World Health Organization condemns `AIDS curing preacher' in Zimbabwe

Dep Minister Mutodi

The Zimbabwean police on Wednesday raided the offices of a religious leader who claimed to have found a cure for HIV, AIDS and cancer.

The charge sheet read in court yesterday alleged that the popular preacher had destroyed some of the exhibits by flashing his herbs down the toilet and burning their containers.

A court has heard of a desperate scramble to destroy evidence before police swooped on Walter Magaya's office in Harare to seize unlicenced medicines he meant to sell as an HIV cure.

Magaya was remanded out of custody to November 26.

The World Health Organization in the wake of the claims by the prophet said there is "no cure" for HIV.

He further made claims on Aretha medical website ( and that Aretha medical and himself were the manufacturers of the Aguma medicine which he claimed can cure above mentioned diseases. "I carry a very important apology to the ministry, to the public at large and all organisations".

The raid comes a few days after the preacher told multitudes of followers at his church on Sunday that he had found a cure for HIV/AIDS and cancer. Having carried the research outside the country (in India), I went on to announce the results unprocedurally.

"Relevant authorities are urgently looking into the claims".
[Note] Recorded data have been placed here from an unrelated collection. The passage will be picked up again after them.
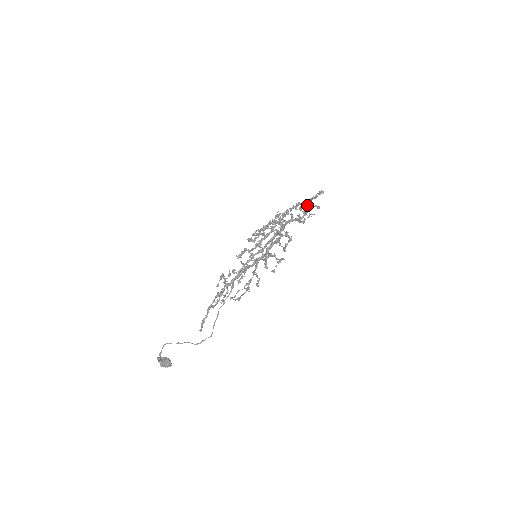
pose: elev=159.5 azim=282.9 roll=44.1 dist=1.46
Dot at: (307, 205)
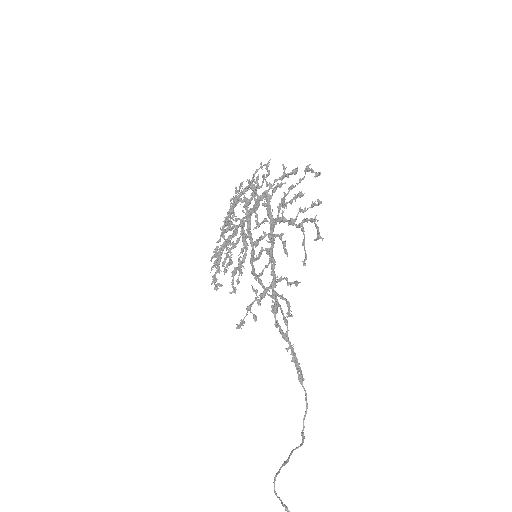
Dot at: occluded
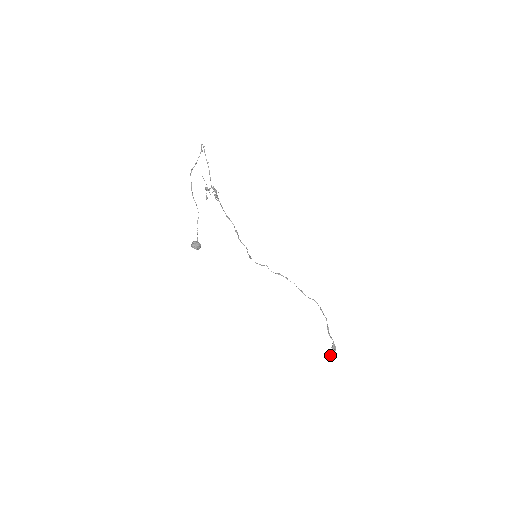
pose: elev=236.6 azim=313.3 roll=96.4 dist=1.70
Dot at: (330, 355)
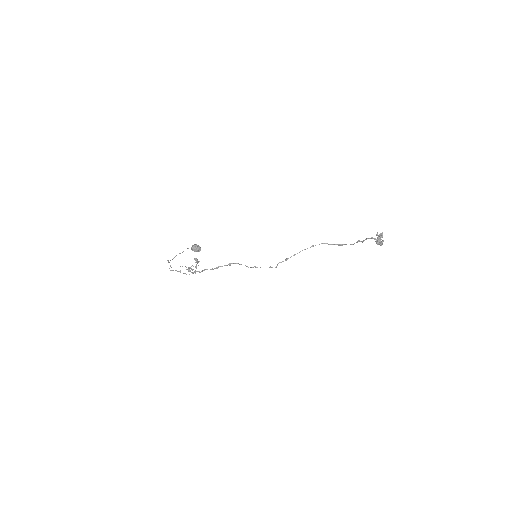
Dot at: (381, 242)
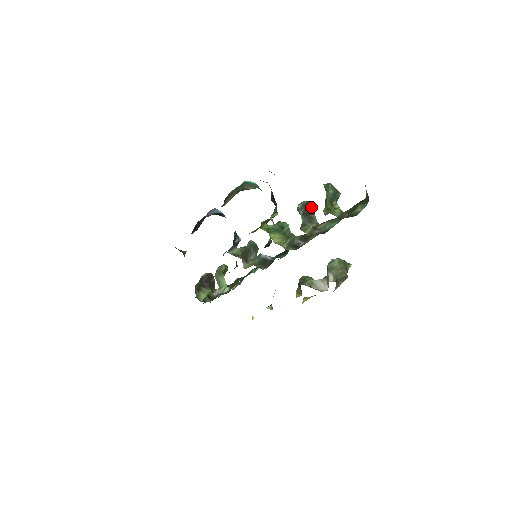
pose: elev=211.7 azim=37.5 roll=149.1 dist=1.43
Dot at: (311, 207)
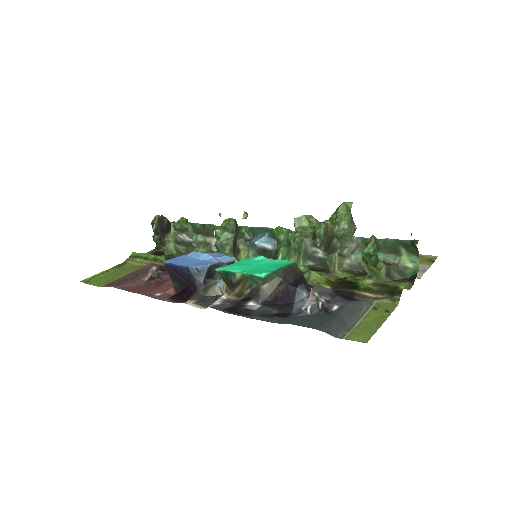
Dot at: (330, 235)
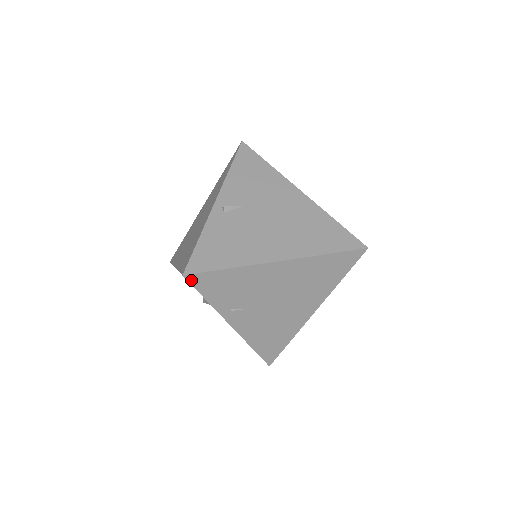
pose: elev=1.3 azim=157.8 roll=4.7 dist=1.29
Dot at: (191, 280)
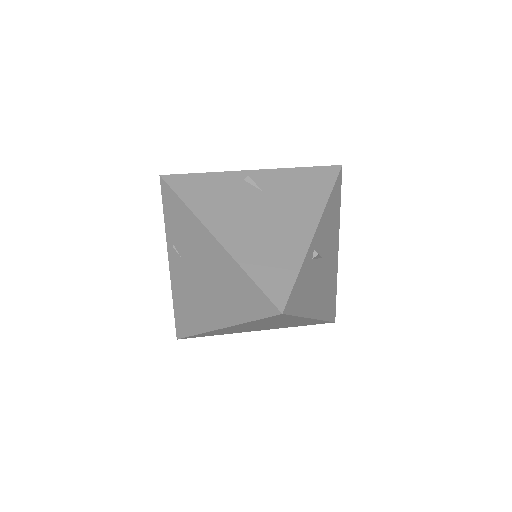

Magaya appeared briefly before the Harare magistrates court before he was released on $300 bail, the report said.

However, while speaking on the matter, Dr Alex Gasaira, WHO's representative in the country, explicitly stated that "there is no cure for HIV infection".

Moyo urged HIV patients in Zimbabwe to continue taking their ARV medication because Magaya's "cure" is untested.

However, local health authorities and world bodies, including the World Health Organisation, dismissed his claim. The country has been making strides in its fight against HIV/Aids despite the current economic turmoil which health experts say has hit the operations of most of the country's major hospitals, including the procurement of essential drugs for people living with the pandemic.